Hypomagnesemia is a common disorder in noncardiac surgical patients in the postoperative period, but the effect of cardiac surgery on serum magnesium concentrations remains unclear. The authors hypothesized that cardiac surgery is associated with hypomagnesemia, and prospectively studied 101 subjects (60 +/- 13.1 years of age) undergoing coronary artery revascularization (n = 70), valve replacement (n = 24), or both simultaneously (n = 7). Blood samples and clinical biochemical data were collected before induction of anesthesia, prior to cardiopulmonary bypass (CPB), immediately after CPB, and on postoperative day 1. Blood samples were analyzed for ultrafilterable magnesium, total magnesium, ionized calcium, parathyroid hormone, and free fatty acid concentrations. Outcome variables were also determined. Eighteen of 99 (18.2%) subjects had hypomagnesemia preinduction and this number increased to 71 of 100 (71.0%) following cessation of CPB (P less than 0.05). Patients with postoperative hypomagnesemia had a higher frequency of atrial dysrhythmias (22 of 71 [31.0%] v 3 of 29 [10.3%], P less than 0.05) and required prolonged mechanical ventilatory support (22 of 63 [34.9%] v 4 of 33 [12.1%], P less than 0.05). Hypomagnesemia is common following cardiac surgical procedures with CPB and is associated with clinically important postoperative morbidity.

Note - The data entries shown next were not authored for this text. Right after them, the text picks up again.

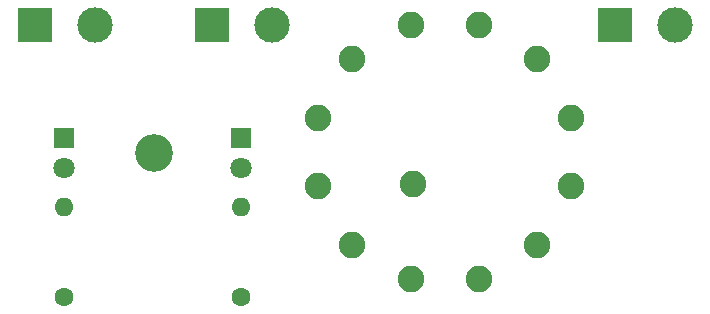
<source format=gts>
%TF.GenerationSoftware,KiCad,Pcbnew,9.0.0+dfsg-1*%
%TF.CreationDate,2025-03-19T00:38:02+01:00*%
%TF.ProjectId,control-matrix-2,636f6e74-726f-46c2-9d6d-61747269782d,1.0*%
%TF.SameCoordinates,Original*%
%TF.FileFunction,Soldermask,Top*%
%TF.FilePolarity,Negative*%
%FSLAX46Y46*%
G04 Gerber Fmt 4.6, Leading zero omitted, Abs format (unit mm)*
G04 Created by KiCad (PCBNEW 9.0.0+dfsg-1) date 2025-03-19 00:38:02*
%MOMM*%
%LPD*%
G01*
G04 APERTURE LIST*
%ADD10C,2.250000*%
%ADD11C,1.600000*%
%ADD12O,1.600000X1.600000*%
%ADD13R,1.800000X1.800000*%
%ADD14C,1.800000*%
%ADD15C,3.200000*%
%ADD16R,3.000000X3.000000*%
%ADD17C,3.000000*%
G04 APERTURE END LIST*
D10*
%TO.C,SW1*%
X94754220Y-105600000D03*
X89778230Y-102727110D03*
X86905330Y-97751110D03*
X86905330Y-92005330D03*
X89778230Y-87029340D03*
X94754220Y-84156450D03*
X100500000Y-84156450D03*
X105476000Y-87029340D03*
X108348890Y-92005329D03*
X108348890Y-97751110D03*
X105476000Y-102727110D03*
X100500000Y-105600000D03*
X94904750Y-97600580D03*
%TD*%
D11*
%TO.C,R2*%
X80400000Y-107170000D03*
D12*
X80400000Y-99550000D03*
%TD*%
D13*
%TO.C,D2*%
X80400000Y-93730000D03*
D14*
X80400000Y-96270000D03*
%TD*%
D15*
%TO.C,H1*%
X73000000Y-95000000D03*
%TD*%
D11*
%TO.C,R1*%
X65400000Y-107170000D03*
D12*
X65400000Y-99550000D03*
%TD*%
D13*
%TO.C,D1*%
X65400000Y-93730000D03*
D14*
X65400000Y-96270000D03*
%TD*%
D16*
%TO.C,J1*%
X62900000Y-84170000D03*
D17*
X67980000Y-84170000D03*
%TD*%
D16*
%TO.C,J2*%
X77900000Y-84170000D03*
D17*
X82980000Y-84170000D03*
%TD*%
D16*
%TO.C,J9*%
X112060000Y-84100000D03*
D17*
X117140000Y-84100000D03*
%TD*%
M02*

</source>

低镁血症是心脏外科手术患者术后常见的病症,但心脏手术对血清镁浓度的影响仍不清楚。作者推测心脏手术与低镁血症有关,并对101名接受冠状动脉血运重建术(n = 70)、瓣膜置换术(n = 24)或两者同时进行(n = 7)的受试者(年龄60±13.1岁)进行了前瞻性研究。在麻醉诱导前、体外循环(CPB)前、CPB后即刻以及术后第1天采集血样和临床生化数据。分析血样中的超滤镁、总镁、离子钙、甲状旁腺激素和游离脂肪酸浓度。还确定了结果变量。99名受试者中有18名(18.2%)在诱导前存在低镁血症,在CPB停止后,这一数字增加到100名中的71名(71.0%)(P<0.05)。术后发生低镁血症的患者房性心律失常的发生率更高(71名中的22名[31.0%]对29名中的3名[10.3%],P<0.05),并且需要延长机械通气支持时间(63名中的22名[34.9%]对33名中的4名[12.1%],P<0.05)。在进行CPB的心脏外科手术后,低镁血症很常见,并且与临床上重要的术后发病率相关。